During his time at the Swedish embassy in Uganda's capital Kampala, the 42-year-old Ugandan man effectively appropriated 18 million SEK ($2.3 million) from Swedish aid funds.
With the stolen money, the Ugandan man purchased ten properties and a number of vehicles. He also paid for Christian Ugandans' pilgrimage to Israel and was able to send his beloved wife to a fertility clinic. According to the Swedish daily Dagens Nyheter, the fraud was very elaborate, utilizing sophisticated and well-planed schemes.
After being arrested one and a half years ago, the man finally acknowledged the crime in a deal to get a lighter sentence in return for his help in recovering the money. For his shady entrepreneurship, the Ugandan man was sentenced to only three years in prison, after pledging to sell the properties he had acquired for the stolen millions.
"In cases of corruption, there is always an inherent risk that the money will never be repaid in full. It is also important not be content with imprisonment because the guilty person may still be rich when they come out," the Ugandan Prosecutor's Office spokesman Jane Okuo told Dagens Nyheter.
In 2013, 34.6 percent of the Ugandan population lived on $1.90 per day or less, and many Ugandans would gladly spend several years incarcerated to be able to obtain several million dollars.
Even the culprit's wife and her parents were sentenced to imprisonment because of their involvement in the money-laundering.
One of the plots bought for the stolen Swedish money now houses the New Harvest Church, which is going to be sold together with the pastor's residence.
Despite major domestic achievements, such as an average annual GDP growth of 7 percent since 1990 and a marked drop in the poverty level from 56 percent in 1992 to roughly 20 percent in 2013, Uganda remains one of the world's poorest nations. The country is also lagging behind in sanitation, education, electrification, child nutrition and health issues.

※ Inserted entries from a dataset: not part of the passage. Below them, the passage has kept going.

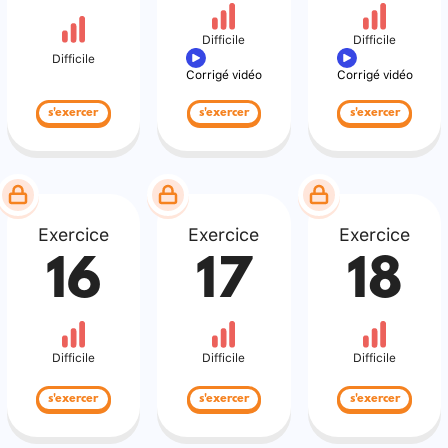
Difficile
Difficile
Difficile
Corrigé vidéo
Corrigé vidéo
s'exercer
s'exercer
s'exercer
Exercice
Exercice
Exercice
16
17
18
Difficile
Difficile
Difficile
s'exercer
s'exercer
s'exercer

Visited school in slum in Kampala, Uganda. Big poverty but also many friendly, young faces. pic.twitter.com/nrYPp2LOmd— Kati Piri (@KatiPiri) 2 сентября 2017 г.
In 2014, Sweden adopted a new strategy for future aid to Uganda, avoiding cooperation with the Ugandan state, if possible, due to the persecution of homosexuals in the African nation. Nevertheless, Sweden's total assistance to Uganda in 2014-2018 will amount to 1.35 billion SEK ($170 million) with the main emphasis put on human rights issues and the support of the LGBT community, the Swedish International Development Cooperation Agency (SIDA) reported.